ネットに押されてジリ貧のテレビ界にあって、現在のフジは、スポンサーがいなくなったことを逆手にとって開き直って《今しかできない冒険的番組》に挑める(挑むしかない)起死回生のチャンス到来ではないか。

 冷笑を恐れずに言い放つが、例えばまだスポンサーが戻らないこの4月から6月までの3カ月短期集中で、兵庫県知事選ショックを踏まえた7月の参院選に向けての画期的選挙番組にチャレンジしてみるとか。ユーチューバーたちが太刀打ちできない現有リソースを活かしまくった、超低予算番組を作ってみせるとか。

 ほとぼりが冷めて少しずつスポンサーが戻ってきて、(元通りの水準までは 無理だとしても)また無難なつまらぬ枠内にちんまり帰って行く前に、何か突破口を見つけてほしい。

「女性のため」は、事実か口実か

 記者会見でフジ幹部たちは、事件を認識してからずっと伏せてきたのは、当事者女性のプライバシー保護のためだったという趣旨の説明をした。

 確かに、性的トラブルで被害を受けた人が、いずれ職場復帰するために問題の表面化を望まないことは、あり得るだろう。本人の意向が明示されていない場合でも、周囲で相談に乗る人たち(親友とか、直属の上司とか)が、医療専門家などごく一部のチーム内に話を留めて表面化しないように行動することは、往々にしてある。

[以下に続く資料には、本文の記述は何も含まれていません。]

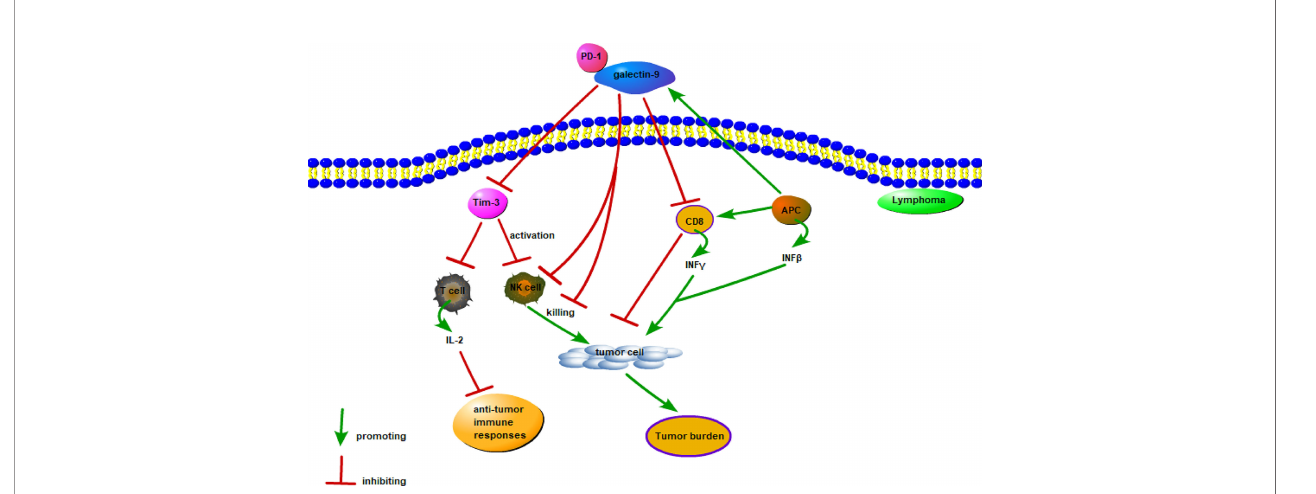
FIGURE 4 | Possible mechanism of galectin-9 in lymphoma. Galectin-9 mainly exerts a pro-tumor effect by binding to Tim-3, Tim-3 inhibits the cytotoxic IL-2 secreted by T cells and inhibits the lethality of NK cells, and the combination of PD-1 and galectin-9 weakens the work of Gal-9/Tim-3. Interferon-induced expression and secretion of galectin-9 is a potential mechanism for tumor-acquired immune resistance. INF b produced by APC and tumor cells and INF g produced by activated CD8 T cells induce APC and tumor cells to express and secrete galectin-9. However, galcectin-9 induces T cell death and inhibits the anti-tumor immune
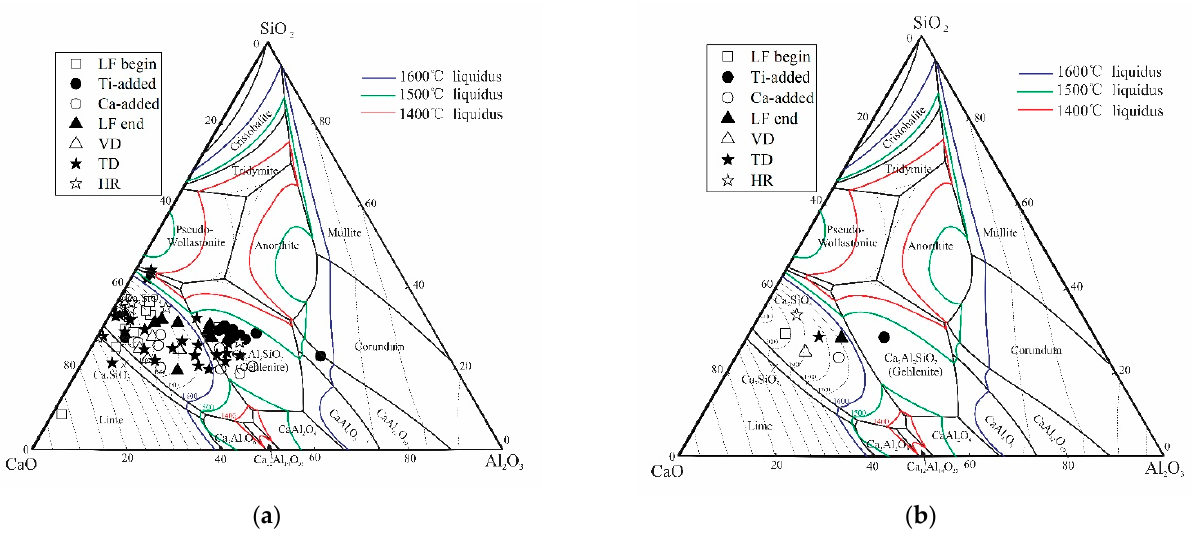
Figure 10. CaO-Al 2 O 3 -SiO 2 ternary phase diagrams.( a ) experimental data, ( b ) average data. The CaO-Al 2 O 3 -SiO 2 and CaO-SiO 2 inclusions’ compositions at different stages were projected into ternary phase diagrams of CaO-Al 2 O 3 -SiO 2 , as shown in Figure 10. Since the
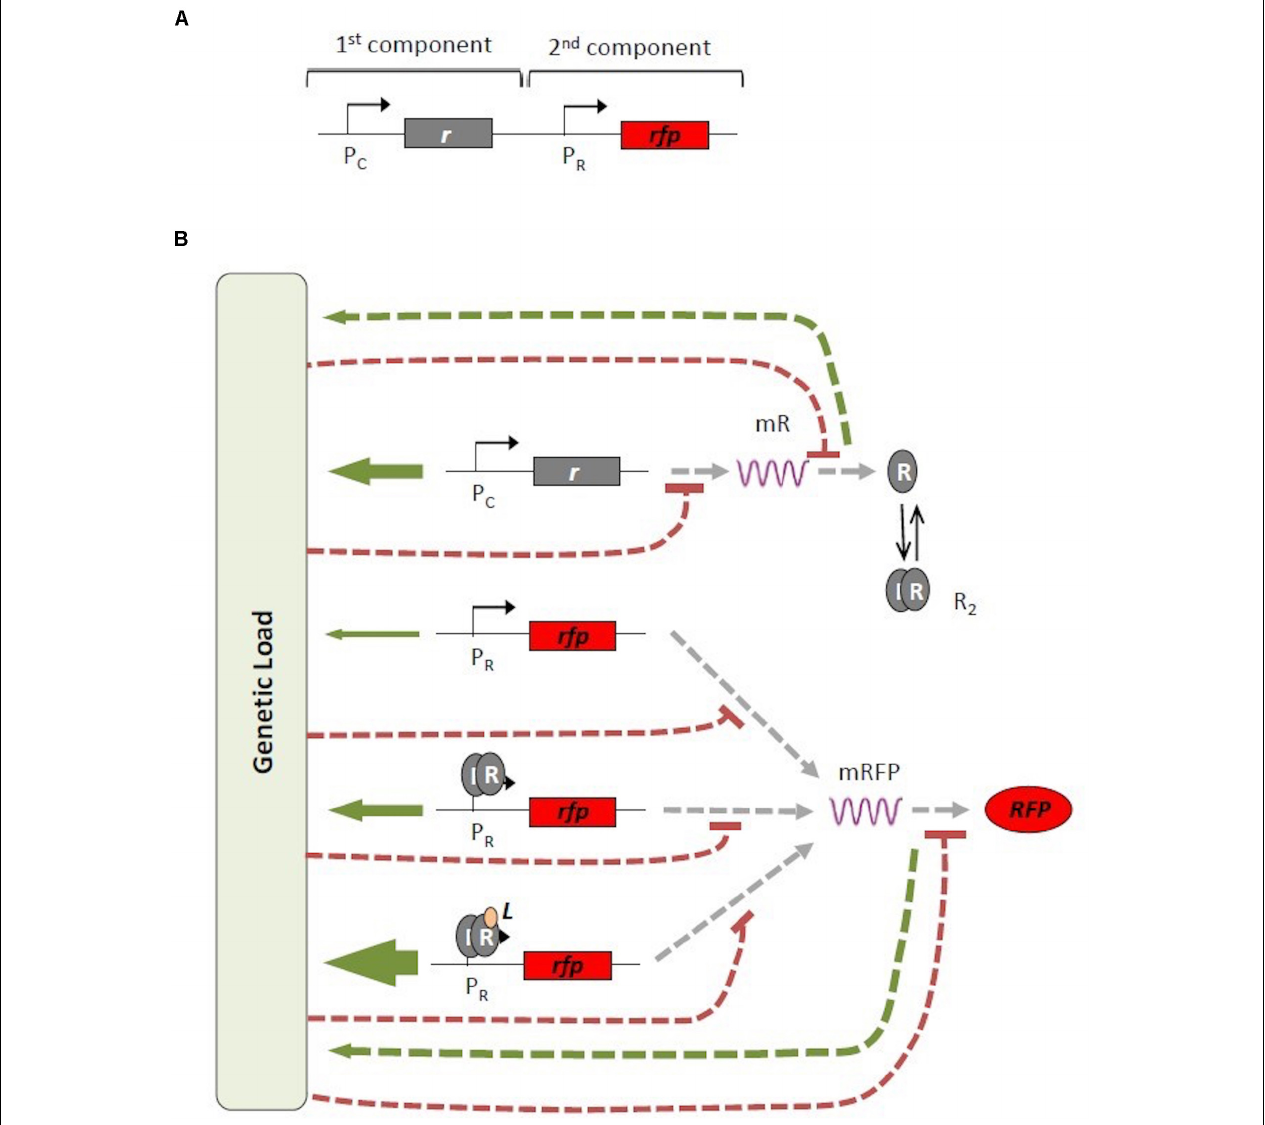
FIGURE 1 | Map of interactions associated with genetic burden. (A) Generic architecture of an inducible signal transduction system. The promoter and gene for the receptor protein R [Pc and gray (r) boxes, respectively] and the promoter and gene for the red fluorescent protein [Pr and red (rfp) boxes, respectively] are indicated. (B) Different mechanisms or modes of gene expression. Receptor protein R is constitutively produced (top row). RFP can be produced in three different ways: constitutively (second row); induction by a dimeric complex of the receptor protein R 2 (third row); or induction by a transcriptional complex formed by the dimeric R 2 combined with an external signal L (fourth row). All possible transcriptional and translational paths contribute to the total genetic burden with different weights (green arrows), Simultaneously, genetic burden generates a negative effect (dashed red line) on gene transcription and translation. mRFP, messenger RNA for R and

この部分の真相は、文字でのやり取り記録がかなり残っているだろうから、いずれ明らかになってこよう。

 もちろん今回の場合、表面化しないことで守られるのは当事者女性ご本人だけではなく、中居氏もフジテレビも守られる。だからと言って、「実は一番守りたかったのは当事者女性ではなく会社だろう!」などと“何が一番かの勘ぐり合い”をしても仕方ない。